• **Extract**

[BEGIN]

It’s a feature that should appeal to lots of different buyers, according to Meloche, because it can be set in the middle of a racetrack, alongside a quiet stream or anywhere else owners want to enjoy their surroundings.
“There’s so many different possibilities. We had a lot of feedback from people about what they thought and how it could be used,” he says. “We were coming up with all kinds of stuff. It was an exciting process.”
Once folded down from the unit’s rear wall, the deck – measuring almost 7 feet long and 8 feet wide – reveals another exterior door exclusively for access to it. There’s also a mini-fridge and a TV hidden by a second door, plus storage behind a smaller door underneath it. Rated for 1,500 pounds, the deck even has screened panels and gates around three sides for safety.
“We love building and talking about truck campers and their capabilities. I don’t think we were able to really have a chance to try something like this until this past year, where we did have some downtime. Obviously, there was a huge disruption in life in general, which really just allowed us to breathe for a bit and talk about some things and brainstorm,” says the 15-year Forest River veteran. “Had we come up with this idea now, it’d probably be on the backburner until things slowed down a little bit. It really was a perfect storm of timing.”
The 2912 and 1916, designed for 1-ton trucks with 8-foot beds, are, unsurprisingly, among Palomino’s top truck campers (the 2910 and 1914 substitute a slide for the deck but are essentially the same) and weigh about 3,500 pounds dry. That’s the upper limit for the manufacturer, according to Meloche, and at the opposite end sits the Rogue, introduced a couple of years ago and made to fit half-ton and compact trucks.
“The idea with these was basically weight. The most unique part to the Rogue, as opposed to our regular soft-sides, is it’s hinged up front, so the only thing that raises up is the roof at the back wall,” he says. “The cool thing about it is you get a lot more scenery with the Rogue than you do a normal truck camper.”
Compared to Palomino’s larger models, the Rogue line – the EA in blue and the EB in orange – has fewer niceties. While everything Palomino makes has aluminum framing, there are only two floorplans between the clones and neither feature a bathroom. The beds are smaller than those found in the Backpack and Real-Lite units and the hinged roof means headroom is limited at one end. Yet there’s an equal – if not longer – list of advantages to the Rogue – and at the top of that list is it fits in more trucks, according to Meloche, whether it’s a Ford F-150 or Nissan Frontier.
Another plus is the Rogue’s ability to keep in heat, a hard task for older RVs with soft sides.
“It’s pretty surprising on the soft-sides how it really does keep heat in really well,” he says. “You can camp in these in some pretty chilly temperatures. The sound is going to be there, but we build a lot of soft-sides and retail sell a lot. It doesn’t seem to be an issue.”
In addition to withstanding a wide range of temperatures, the marine-grade vinyl material used for walls also is longer-lived.
“Really, the knock on soft-sides and canvas back in the day was it would mold and rot, whereas the vinyls now, if you put it away wet, could mold, but you can wipe it off. It’s not rotting away or deteriorating,” Meloche says.
Another feature of the Rogue is the skylight above the bed; when combined with the three open sides of the pop-up roof, he says campers have an almost unhindered view of their surroundings.

[END]

• **Directive 1**
In the truck camper article, what weight is the fold-down deck rated for?
The truck camper article and the rows that follow it come from unrelated sources.

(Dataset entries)

[BEGIN]

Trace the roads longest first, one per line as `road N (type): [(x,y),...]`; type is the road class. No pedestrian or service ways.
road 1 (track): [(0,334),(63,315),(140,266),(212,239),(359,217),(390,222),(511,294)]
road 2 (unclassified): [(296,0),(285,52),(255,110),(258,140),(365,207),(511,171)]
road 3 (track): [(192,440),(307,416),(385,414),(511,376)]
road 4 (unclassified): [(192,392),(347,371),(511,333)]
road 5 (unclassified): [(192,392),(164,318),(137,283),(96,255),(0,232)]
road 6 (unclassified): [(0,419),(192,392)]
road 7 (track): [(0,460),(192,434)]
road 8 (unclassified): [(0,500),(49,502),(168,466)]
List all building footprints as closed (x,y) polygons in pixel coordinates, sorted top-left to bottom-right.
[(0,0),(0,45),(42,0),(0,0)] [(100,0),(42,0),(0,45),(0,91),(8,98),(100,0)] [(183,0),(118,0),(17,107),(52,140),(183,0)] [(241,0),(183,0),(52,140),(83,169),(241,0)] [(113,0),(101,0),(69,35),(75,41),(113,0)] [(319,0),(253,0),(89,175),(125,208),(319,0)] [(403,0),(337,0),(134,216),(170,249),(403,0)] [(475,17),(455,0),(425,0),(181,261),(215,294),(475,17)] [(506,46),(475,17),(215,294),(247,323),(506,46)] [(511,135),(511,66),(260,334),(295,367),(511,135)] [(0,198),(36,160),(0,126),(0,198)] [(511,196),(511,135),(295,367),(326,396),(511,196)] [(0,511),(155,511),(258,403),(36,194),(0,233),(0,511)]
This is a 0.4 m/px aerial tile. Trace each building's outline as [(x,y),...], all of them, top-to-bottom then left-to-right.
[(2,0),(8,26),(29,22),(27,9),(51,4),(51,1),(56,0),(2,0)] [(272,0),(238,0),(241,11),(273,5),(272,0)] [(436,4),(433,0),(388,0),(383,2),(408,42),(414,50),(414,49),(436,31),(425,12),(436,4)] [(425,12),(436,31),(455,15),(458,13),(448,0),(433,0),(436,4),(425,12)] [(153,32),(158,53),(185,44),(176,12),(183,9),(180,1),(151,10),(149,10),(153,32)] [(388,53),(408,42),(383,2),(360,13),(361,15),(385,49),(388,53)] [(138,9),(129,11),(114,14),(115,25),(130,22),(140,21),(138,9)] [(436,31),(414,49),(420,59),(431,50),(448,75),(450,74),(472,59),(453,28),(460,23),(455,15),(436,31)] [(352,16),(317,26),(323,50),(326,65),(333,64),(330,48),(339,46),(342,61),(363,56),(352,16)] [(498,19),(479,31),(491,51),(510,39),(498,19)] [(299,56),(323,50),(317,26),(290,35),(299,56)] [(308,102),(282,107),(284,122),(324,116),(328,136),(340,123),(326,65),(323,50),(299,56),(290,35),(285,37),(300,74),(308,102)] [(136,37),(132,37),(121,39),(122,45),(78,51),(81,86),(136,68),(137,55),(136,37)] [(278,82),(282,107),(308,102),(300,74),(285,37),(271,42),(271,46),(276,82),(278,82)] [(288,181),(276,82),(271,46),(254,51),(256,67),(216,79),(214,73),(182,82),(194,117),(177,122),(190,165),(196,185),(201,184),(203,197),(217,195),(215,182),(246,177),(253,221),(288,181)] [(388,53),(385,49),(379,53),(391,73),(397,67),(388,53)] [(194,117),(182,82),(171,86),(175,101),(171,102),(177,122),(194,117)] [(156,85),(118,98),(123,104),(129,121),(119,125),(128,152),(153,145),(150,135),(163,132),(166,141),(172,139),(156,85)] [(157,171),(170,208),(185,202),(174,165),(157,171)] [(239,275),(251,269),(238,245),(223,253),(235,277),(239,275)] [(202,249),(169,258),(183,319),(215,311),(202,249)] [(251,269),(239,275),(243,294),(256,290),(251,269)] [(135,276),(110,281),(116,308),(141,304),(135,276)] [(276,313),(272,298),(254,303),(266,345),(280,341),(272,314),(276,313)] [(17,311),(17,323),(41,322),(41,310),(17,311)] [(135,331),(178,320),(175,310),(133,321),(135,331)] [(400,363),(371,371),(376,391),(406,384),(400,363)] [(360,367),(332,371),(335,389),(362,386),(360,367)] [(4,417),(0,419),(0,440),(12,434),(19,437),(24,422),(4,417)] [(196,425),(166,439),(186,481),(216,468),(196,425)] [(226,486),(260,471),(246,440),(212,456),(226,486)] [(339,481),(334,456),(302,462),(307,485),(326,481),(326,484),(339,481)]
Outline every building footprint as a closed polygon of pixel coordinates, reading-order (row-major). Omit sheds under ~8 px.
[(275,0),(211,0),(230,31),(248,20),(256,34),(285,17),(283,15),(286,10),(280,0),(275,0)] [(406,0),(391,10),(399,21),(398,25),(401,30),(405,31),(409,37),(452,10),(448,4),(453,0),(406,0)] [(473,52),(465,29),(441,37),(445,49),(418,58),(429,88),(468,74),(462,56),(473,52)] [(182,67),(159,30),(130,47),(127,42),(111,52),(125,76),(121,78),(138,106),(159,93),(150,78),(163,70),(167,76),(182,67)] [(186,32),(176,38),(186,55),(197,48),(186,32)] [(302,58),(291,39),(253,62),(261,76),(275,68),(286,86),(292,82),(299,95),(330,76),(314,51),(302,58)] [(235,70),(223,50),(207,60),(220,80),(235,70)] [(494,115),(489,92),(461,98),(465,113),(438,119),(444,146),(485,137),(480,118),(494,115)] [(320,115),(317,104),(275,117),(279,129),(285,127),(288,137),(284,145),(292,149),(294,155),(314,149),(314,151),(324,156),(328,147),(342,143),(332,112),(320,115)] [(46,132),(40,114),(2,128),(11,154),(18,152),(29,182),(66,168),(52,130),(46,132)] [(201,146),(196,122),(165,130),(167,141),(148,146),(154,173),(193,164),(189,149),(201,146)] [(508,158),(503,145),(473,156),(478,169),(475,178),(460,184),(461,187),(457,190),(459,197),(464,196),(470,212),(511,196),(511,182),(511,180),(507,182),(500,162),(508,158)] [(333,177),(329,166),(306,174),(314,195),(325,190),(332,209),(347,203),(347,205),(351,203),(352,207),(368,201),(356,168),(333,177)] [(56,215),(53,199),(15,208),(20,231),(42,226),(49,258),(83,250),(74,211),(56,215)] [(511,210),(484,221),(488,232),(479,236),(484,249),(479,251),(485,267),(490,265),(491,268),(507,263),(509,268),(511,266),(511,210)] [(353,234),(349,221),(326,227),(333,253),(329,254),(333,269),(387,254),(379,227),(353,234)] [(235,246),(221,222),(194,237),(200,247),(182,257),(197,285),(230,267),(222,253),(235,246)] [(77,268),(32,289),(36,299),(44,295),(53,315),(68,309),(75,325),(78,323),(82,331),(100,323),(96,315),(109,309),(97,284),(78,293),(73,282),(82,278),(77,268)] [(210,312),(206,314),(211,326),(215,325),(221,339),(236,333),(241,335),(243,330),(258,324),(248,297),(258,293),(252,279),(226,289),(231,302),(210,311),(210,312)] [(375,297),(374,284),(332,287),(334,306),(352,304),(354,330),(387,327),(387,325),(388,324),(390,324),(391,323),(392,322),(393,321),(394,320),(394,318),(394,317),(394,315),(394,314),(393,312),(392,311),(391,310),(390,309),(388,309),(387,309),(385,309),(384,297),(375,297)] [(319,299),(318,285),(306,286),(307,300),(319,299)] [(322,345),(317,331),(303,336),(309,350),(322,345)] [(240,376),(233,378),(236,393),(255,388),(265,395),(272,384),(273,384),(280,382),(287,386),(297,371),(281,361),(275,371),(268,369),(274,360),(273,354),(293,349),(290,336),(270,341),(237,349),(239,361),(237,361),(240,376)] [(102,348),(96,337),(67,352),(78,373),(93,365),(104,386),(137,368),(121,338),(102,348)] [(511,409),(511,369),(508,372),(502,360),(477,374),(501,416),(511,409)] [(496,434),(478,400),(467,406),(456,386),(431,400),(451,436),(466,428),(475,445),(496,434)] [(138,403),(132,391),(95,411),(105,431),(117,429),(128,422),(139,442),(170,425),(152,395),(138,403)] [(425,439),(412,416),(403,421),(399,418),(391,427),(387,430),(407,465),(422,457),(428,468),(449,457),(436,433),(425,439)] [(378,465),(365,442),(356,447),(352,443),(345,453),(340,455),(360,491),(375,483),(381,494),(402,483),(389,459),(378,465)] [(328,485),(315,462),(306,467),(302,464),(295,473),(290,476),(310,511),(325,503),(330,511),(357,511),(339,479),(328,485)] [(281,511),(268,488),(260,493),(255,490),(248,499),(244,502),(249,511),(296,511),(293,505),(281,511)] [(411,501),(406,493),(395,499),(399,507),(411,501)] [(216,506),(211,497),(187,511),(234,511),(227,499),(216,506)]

[END]

• **Directive 2**
Rewrite the aerial tracing rows as a Markdown table with the columns Row and Line, starting at the first row and ending at the row that contains "List all building", with blank lines left out.

• **Exercise response 1**
The deck is rated for 1,500 pounds.

• **Exercise response 2**
| Row | Line |
|---|---|
| 1 | Trace the roads longest first, one per line as `road N (type): [(x,y),...]`; type is the road class. No pedestrian or service ways. |
| 2 | road 1 (track): [(0,334),(63,315),(140,266),(212,239),(359,217),(390,222),(511,294)] |
| 3 | road 2 (unclassified): [(296,0),(285,52),(255,110),(258,140),(365,207),(511,171)] |
| 4 | road 3 (track): [(192,440),(307,416),(385,414),(511,376)] |
| 5 | road 4 (unclassified): [(192,392),(347,371),(511,333)] |
| 6 | road 5 (unclassified): [(192,392),(164,318),(137,283),(96,255),(0,232)] |
| 7 | road 6 (unclassified): [(0,419),(192,392)] |
| 8 | road 7 (track): [(0,460),(192,434)] |
| 9 | road 8 (unclassified): [(0,500),(49,502),(168,466)] |
| 10 | List all building footprints as closed (x,y) polygons in pixel coordinates, sorted top-left to bottom-right. |